--- Records provided ---

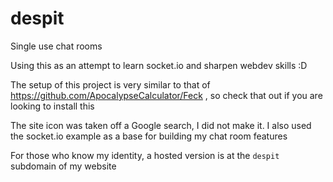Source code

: # despit

Single use chat rooms

Using this as an attempt to learn socket.io and sharpen webdev skills :D

The setup of this project is very similar to that of https://github.com/ApocalypseCalculator/Feck , so check that out if you are looking to install this

The site icon was taken off a Google search, I did not make it. I also used the socket.io example as a base for building my chat room features

For those who know my identity, a hosted version is at the `despit` subdomain of my website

---

(Required work)
Retype the records verbatim, excluding each image they hold.

(Task result)
Source code

: # despit

Single use chat rooms

Using this as an attempt to learn socket.io and sharpen webdev skills :D

The setup of this project is very similar to that of https://github.com/ApocalypseCalculator/Feck , so check that out if you are looking to install this

The site icon was taken off a Google search, I did not make it. I also used the socket.io example as a base for building my chat room features

For those who know my identity, a hosted version is at the `despit` subdomain of my website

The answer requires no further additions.